* _DATASET EXCERPT_:

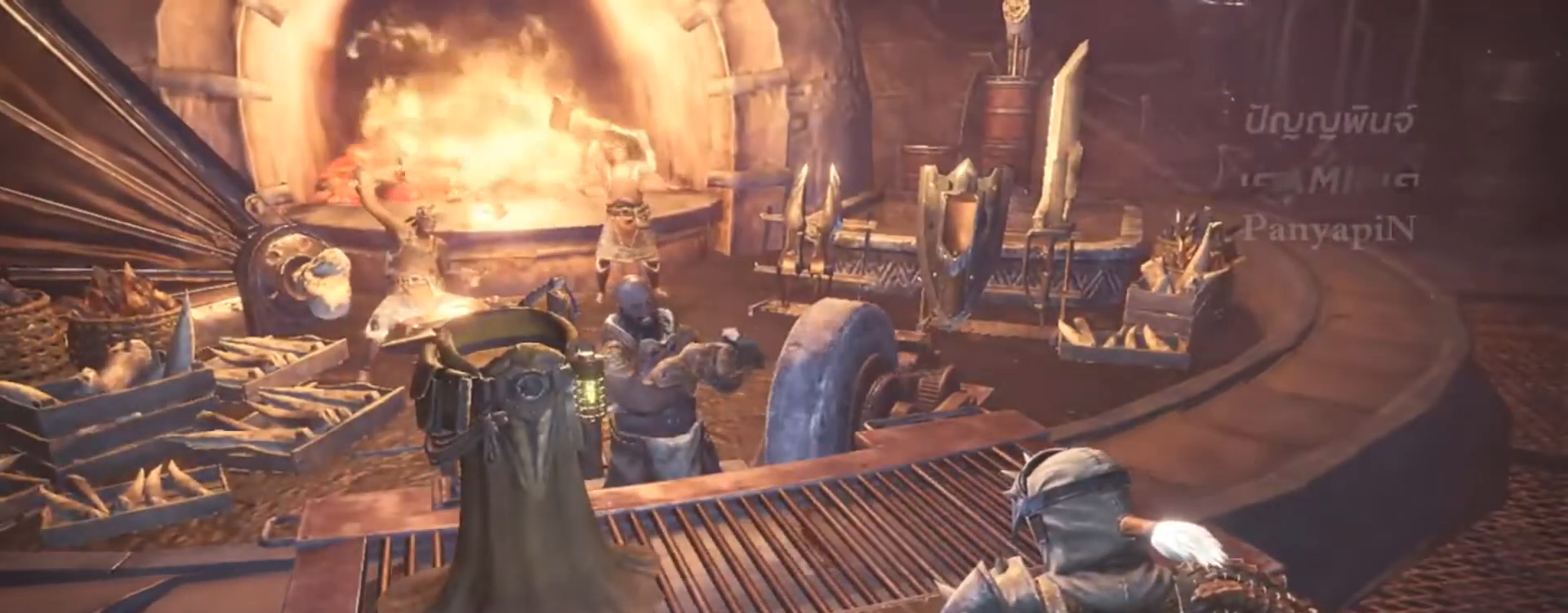
Gameplay with a controller (PlayStation layout); each line is a JSON object with the inputs held at the frame after it. "events" lists button and stick changes between this image and that frame as [ms after this image, input, new state], when the widget could be followed in between. Not read: L1 L3 R3 left_stick right_stick.
{"buttons": ["DPAD_DOWN"], "events": [[300, "CROSS", "down"], [333, "DPAD_DOWN", "down"], [450, "CROSS", "up"]]}
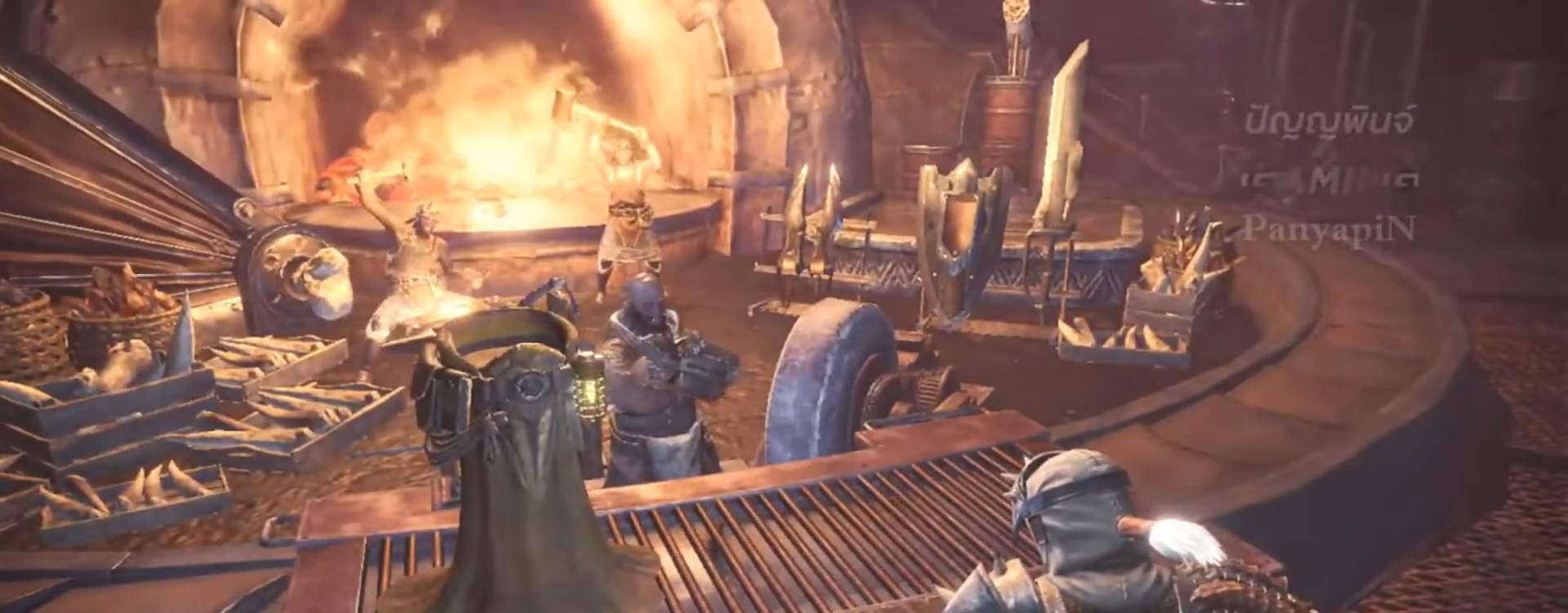
{"buttons": [], "events": [[33, "CROSS", "down"], [133, "DPAD_DOWN", "up"], [167, "CROSS", "up"], [267, "CROSS", "down"], [400, "CROSS", "up"]]}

* _WHAT IS REQUIRED_:
Print out all the material above exactly as it appears, omitting the images.

* _SOLVED PROBLEM_:
Gameplay with a controller (PlayStation layout); each line is a JSON object with the inputs held at the frame after it. "events" lists button and stick changes between this image and that frame as [ms after this image, input, new state], when the widget could be followed in between. Not read: L1 L3 R3 left_stick right_stick.
{"buttons": ["DPAD_DOWN"], "events": [[300, "CROSS", "down"], [333, "DPAD_DOWN", "down"], [450, "CROSS", "up"]]}
{"buttons": [], "events": [[33, "CROSS", "down"], [133, "DPAD_DOWN", "up"], [167, "CROSS", "up"], [267, "CROSS", "down"], [400, "CROSS", "up"]]}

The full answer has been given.